First, growth beyond low digits requires the easing of sanctions, which means either a substantive agreement over the nuclear program or Russia and China breaking ranks from the world powers’ unified approach. Some detect the latter in Beijing’s discussing a new contract for condensates and in Moscow and Tehran mulling the bartering of oil. However, both apparently depend on diplomatic progress.
Second, Iran needs investment, both to extract energy reserves – especially gas – and to achieve growth. This has to come from a mix of oil revenue, foreign investment and a more vibrant domestic private sector including capital markets.
The last two both require relaxing state control. So, a third challenge for Rouhani will be building a more open economy. Djavad Salehi-Isfahani, an economics professor at Virginia Tech and an astute Iran analyst, is optimistic. Rouhani “knows that more than three decades of revolutionary rhetoric and eight years of failed populist economic policies under President Mahmoud Ahmadinejad have tired out the general population and caused a major shift in the attitudes of Iran’s intellectual and technocratic classes,” he recently wrote. “There is now a wider consensus in favor of private enterprise and engagement with the global economy than during the time of the Shah.”

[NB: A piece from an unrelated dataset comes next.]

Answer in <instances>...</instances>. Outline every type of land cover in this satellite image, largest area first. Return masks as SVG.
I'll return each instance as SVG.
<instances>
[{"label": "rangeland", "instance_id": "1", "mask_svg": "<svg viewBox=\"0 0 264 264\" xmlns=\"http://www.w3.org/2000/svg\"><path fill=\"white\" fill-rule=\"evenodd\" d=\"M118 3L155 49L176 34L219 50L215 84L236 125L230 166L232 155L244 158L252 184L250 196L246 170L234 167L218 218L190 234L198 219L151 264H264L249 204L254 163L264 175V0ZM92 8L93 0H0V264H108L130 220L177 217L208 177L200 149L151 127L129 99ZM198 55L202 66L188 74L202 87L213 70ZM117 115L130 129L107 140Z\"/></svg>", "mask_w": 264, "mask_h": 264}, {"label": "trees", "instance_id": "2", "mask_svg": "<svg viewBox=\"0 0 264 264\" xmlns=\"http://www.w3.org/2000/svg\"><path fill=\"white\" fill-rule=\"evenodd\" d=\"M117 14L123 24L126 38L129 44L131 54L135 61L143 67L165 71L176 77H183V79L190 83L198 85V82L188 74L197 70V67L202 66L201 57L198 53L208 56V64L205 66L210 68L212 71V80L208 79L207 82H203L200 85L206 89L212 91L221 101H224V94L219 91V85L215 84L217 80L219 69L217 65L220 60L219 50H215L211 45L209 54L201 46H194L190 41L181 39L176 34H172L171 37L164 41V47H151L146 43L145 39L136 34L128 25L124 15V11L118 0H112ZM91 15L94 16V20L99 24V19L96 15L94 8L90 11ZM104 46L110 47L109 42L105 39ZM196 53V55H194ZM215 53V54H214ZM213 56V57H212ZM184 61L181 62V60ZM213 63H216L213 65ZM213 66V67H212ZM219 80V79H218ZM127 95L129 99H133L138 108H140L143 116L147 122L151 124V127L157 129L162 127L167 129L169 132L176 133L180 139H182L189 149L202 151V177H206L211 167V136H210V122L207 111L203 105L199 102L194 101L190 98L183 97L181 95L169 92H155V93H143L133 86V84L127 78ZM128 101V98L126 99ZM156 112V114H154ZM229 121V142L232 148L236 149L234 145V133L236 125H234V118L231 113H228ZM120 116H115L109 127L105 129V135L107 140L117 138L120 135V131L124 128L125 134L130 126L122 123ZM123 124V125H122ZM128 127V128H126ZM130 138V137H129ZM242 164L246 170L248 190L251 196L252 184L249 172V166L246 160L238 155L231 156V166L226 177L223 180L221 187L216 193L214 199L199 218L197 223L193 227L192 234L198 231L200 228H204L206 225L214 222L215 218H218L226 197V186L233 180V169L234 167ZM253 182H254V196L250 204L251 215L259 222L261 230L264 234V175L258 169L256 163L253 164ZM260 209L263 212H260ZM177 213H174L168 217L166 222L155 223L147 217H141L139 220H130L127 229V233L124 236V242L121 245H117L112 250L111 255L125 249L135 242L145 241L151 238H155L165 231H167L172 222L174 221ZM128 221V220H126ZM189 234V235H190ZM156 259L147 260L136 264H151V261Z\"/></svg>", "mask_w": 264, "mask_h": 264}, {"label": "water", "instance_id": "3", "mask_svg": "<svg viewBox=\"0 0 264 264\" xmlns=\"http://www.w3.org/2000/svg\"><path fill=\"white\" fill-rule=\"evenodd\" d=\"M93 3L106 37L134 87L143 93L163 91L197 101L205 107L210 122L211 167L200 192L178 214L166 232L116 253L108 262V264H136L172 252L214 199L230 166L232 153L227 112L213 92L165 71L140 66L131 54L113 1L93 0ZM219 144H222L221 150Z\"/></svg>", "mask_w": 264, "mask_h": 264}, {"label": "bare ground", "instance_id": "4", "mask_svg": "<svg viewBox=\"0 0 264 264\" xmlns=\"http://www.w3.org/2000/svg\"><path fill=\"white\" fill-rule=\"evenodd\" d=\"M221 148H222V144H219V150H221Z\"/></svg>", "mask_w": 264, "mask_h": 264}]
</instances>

Progress with privatization has been slow since Khamenei in 2005 and 2006 issued rulings backing privatization of 80 percent of state-owned companies. Most “public listings” have transferred shares to quasi-state bodies such as pension funds or Bonyads, the opaque religious foundations controlling vast businesses.
This partly reflects low private-sector capital and underdeveloped private banking, but it also shows the weight of vested interests. Those in the know have made money during sanctions. “North Tehran is now full of luxurious cars like Porches,” a friend in the city told me this week.
Perhaps Rouhani will try to accommodate rather than confront such vested interests, so following the path of his ally Akbar Hashemi Rafsanjani who as president in the 1990s encouraged the Islamic Revolutionary Guard Corps (IRGC) to enter into business. If Iran made the top 10, Rouhani may argue, the size of the cake could allow everyone a bigger slice.
Gareth Smyth has reported from the Middle East since 1992 and was chief Iran correspondent of The Financial Times in 2003-07. He wrote this commentary for THE DAILY STAR.